Une version contestée par Serge Aurier, qui nie les faits et qui a lui-même porté plainte pour violences policières. « C’était violent, a expliqué le joueur de 23 ans lors de son passage dans l’émission "Clique" sur Canal + fin juin. Ils (les policiers) sont sortis de la voiture, m’ont insulté, contrôlé, brutalisé. Je ne sais pas si j’ai encore la trace (sur son arcade sourcilière). J’avais aussi la lèvre pétée. (…) Le pire, c’est que derrière, le flic dit que je lui ai mis un coup au thorax, un coup de coude. Si j’avais voulu le toucher, je lui aurais mis une bonne droite. Lui m’a mis des droites sur le visage. Il m’a pété la lèvre et le front. Je n’ai rien à me reprocher dans cette affaire. Il y a au moins cinq ou six témoignages qui disent exactement ce que j’ai dit. »

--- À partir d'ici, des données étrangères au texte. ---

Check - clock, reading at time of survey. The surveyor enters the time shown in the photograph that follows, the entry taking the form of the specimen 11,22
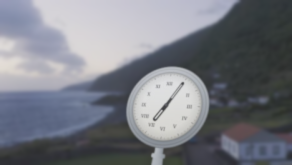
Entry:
7,05
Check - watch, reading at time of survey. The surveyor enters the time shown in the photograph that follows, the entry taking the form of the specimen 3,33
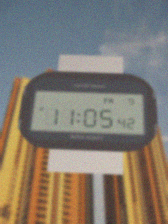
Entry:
11,05
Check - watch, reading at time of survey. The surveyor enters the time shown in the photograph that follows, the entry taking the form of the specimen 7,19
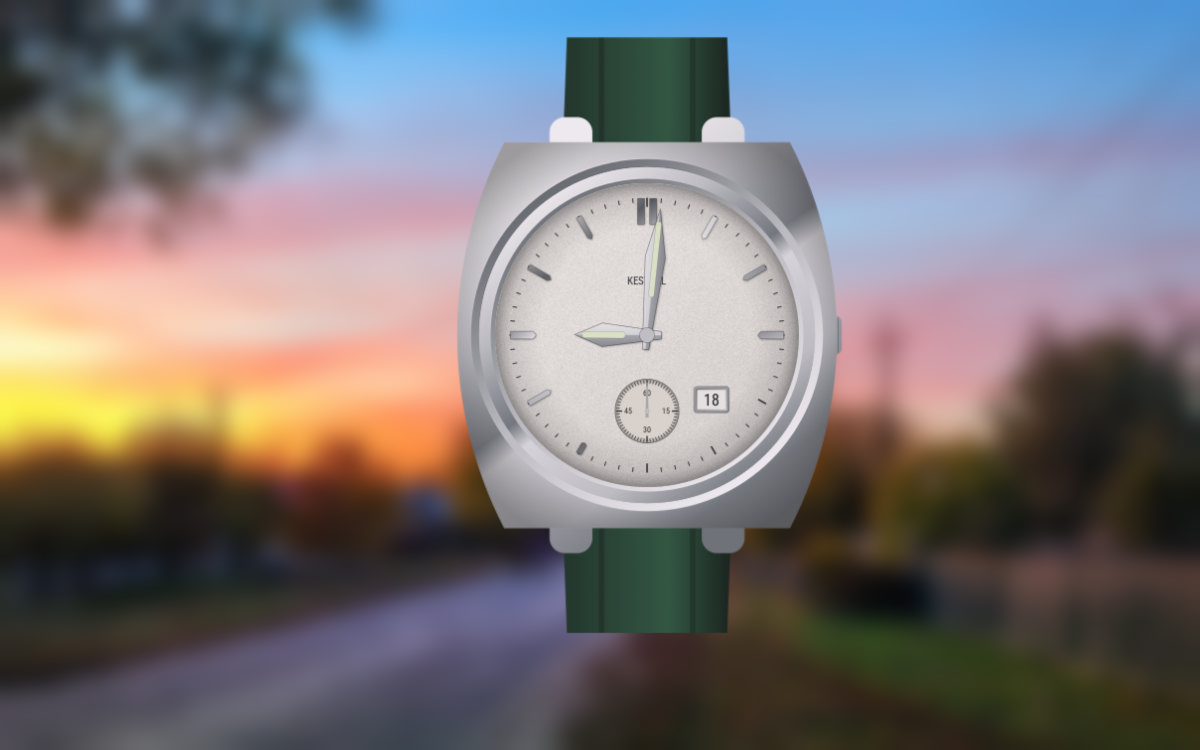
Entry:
9,01
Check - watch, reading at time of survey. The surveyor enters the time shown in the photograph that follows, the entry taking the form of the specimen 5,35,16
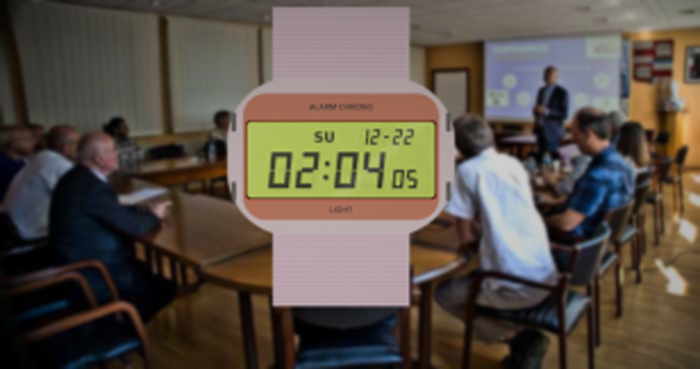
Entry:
2,04,05
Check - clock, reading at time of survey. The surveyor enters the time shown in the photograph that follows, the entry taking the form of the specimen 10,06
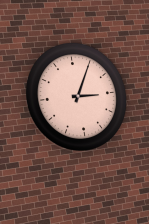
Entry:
3,05
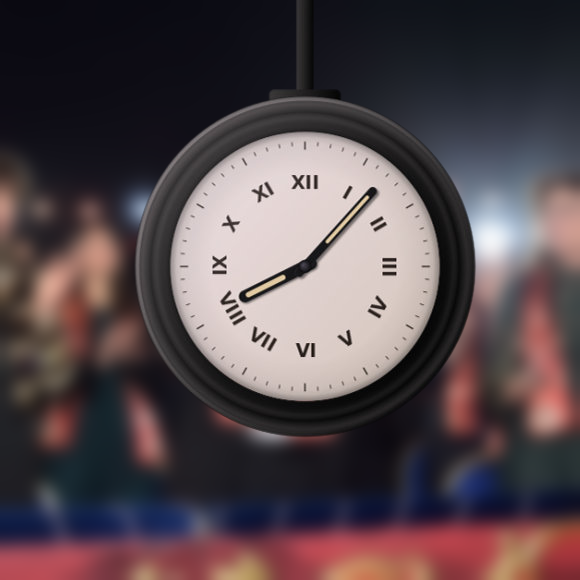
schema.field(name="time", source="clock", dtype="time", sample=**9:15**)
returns **8:07**
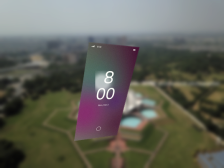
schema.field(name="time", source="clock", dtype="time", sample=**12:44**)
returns **8:00**
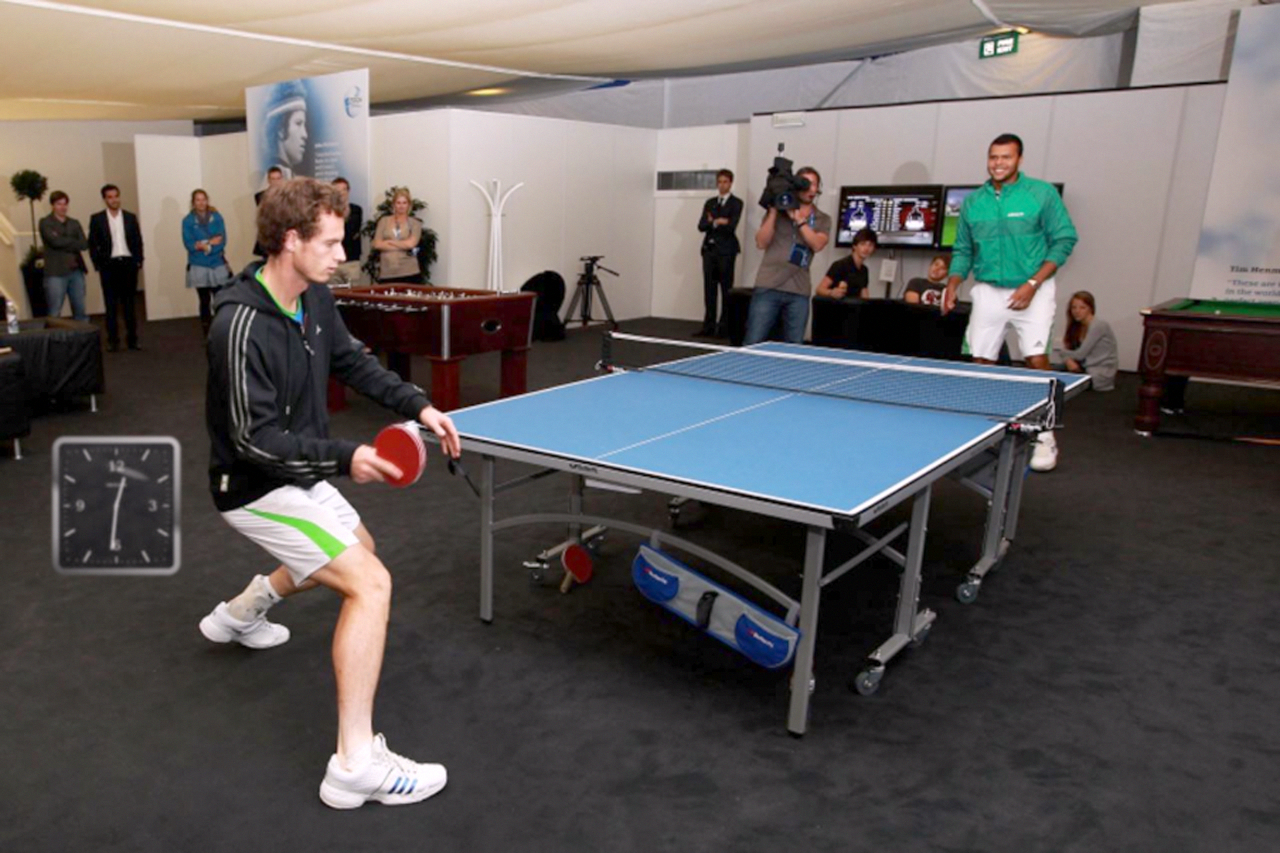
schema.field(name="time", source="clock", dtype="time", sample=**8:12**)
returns **12:31**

Sur ce point, Me De Montbrial est formel : « Au regard des éléments du dossier, je peux affirmer avec certitude que monsieur Aurier n’a subi aucune violence policière. Il a parlé de quatre coups de poing, c’est risible au regard des témoignages et des éléments médicaux. » Serge Aurier avait été gardé à vue 24 heures avant d’être relâché à la suite de cet incident largement médiatisé et commenté sur les réseaux sociaux. Contactés par RMC Sport, le joueur et son avocate ont refusé de s’exprimer avant comparution, réservant « leurs arguments au seul tribunal ».